WHAT YOU NEED TO DO: What is wanted is the line holding "This Application is" and every later line through the end of the entries, set down exactly.

DATA RECORDS:
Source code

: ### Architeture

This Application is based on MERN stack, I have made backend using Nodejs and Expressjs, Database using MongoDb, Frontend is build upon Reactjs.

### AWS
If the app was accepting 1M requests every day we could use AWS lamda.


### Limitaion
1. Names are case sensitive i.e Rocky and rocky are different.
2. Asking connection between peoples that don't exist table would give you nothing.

ANSWER AREA:
This Application is based on MERN stack, I have made backend using Nodejs and Expressjs, Database using MongoDb, Frontend is build upon Reactjs.

### AWS
If the app was accepting 1M requests every day we could use AWS lamda.


### Limitaion
1. Names are case sensitive i.e Rocky and rocky are different.
2. Asking connection between peoples that don't exist table would give you nothing.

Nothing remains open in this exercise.